From the text on root canal recovery, give back word for word the part that begins with the words containing "Here are steps" and ends with "you are prescribed.".

• [Exercise passage]
═══
Fortunately, this procedure is quick, simple, and comes with an easy recovery. You will experience a little pain and discomfort in the days following it. You can manage this pain at home with some common post-dental procedure recommendations.

Here are steps you can take to treat pain after a root canal and encourage the healing process:

Your dentist may prescribe a few days of painkillers and antibiotics after your root canal, especially if the reason for the procedure was underlying infection. Take these medications as prescribed, and finish the course of antibiotics regardless of whether you feel better or not.

If your dentist does not prescribe pain medication, they will likely recommend some over-the-counter medicines like acetaminophen or ibuprofen. They will tell you specific doses to take. Ask about any potential interactions with other medications you are prescribed.

Pain and discomfort from many dental procedures can be eased with a warm saltwater rinse. Saline rinses reduce the chances of infection and inflammation, and warm water can make your mouth feel soothed overall. Be sure the water is not hot, as this can irritate gum tissue and make pain worse later.

Your dentist will also give you instructions on returning to your regular oral hygiene routine. You can gently brush and floss around the area, but be careful not to irritate sensitive tissues. You may need to avoid alcohol-based mouthwashes for a few days as the tissues heal.
═══
• [Data block]
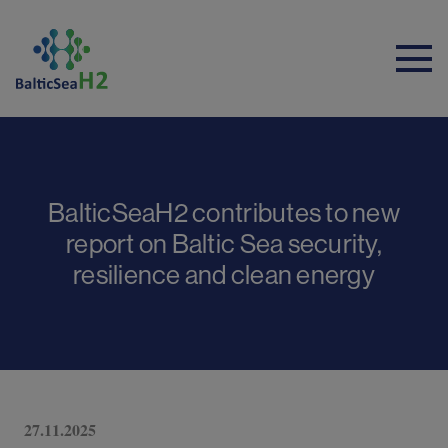
BalticSeaH2 contributes to new
report on Baltic Sea security,
resilience and clean energy
27.11.2025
═══
• [Answer]
Here are steps you can take to treat pain after a root canal and encourage the healing process:

Your dentist may prescribe a few days of painkillers and antibiotics after your root canal, especially if the reason for the procedure was underlying infection. Take these medications as prescribed, and finish the course of antibiotics regardless of whether you feel better or not.

If your dentist does not prescribe pain medication, they will likely recommend some over-the-counter medicines like acetaminophen or ibuprofen. They will tell you specific doses to take. Ask about any potential interactions with other medications you are prescribed.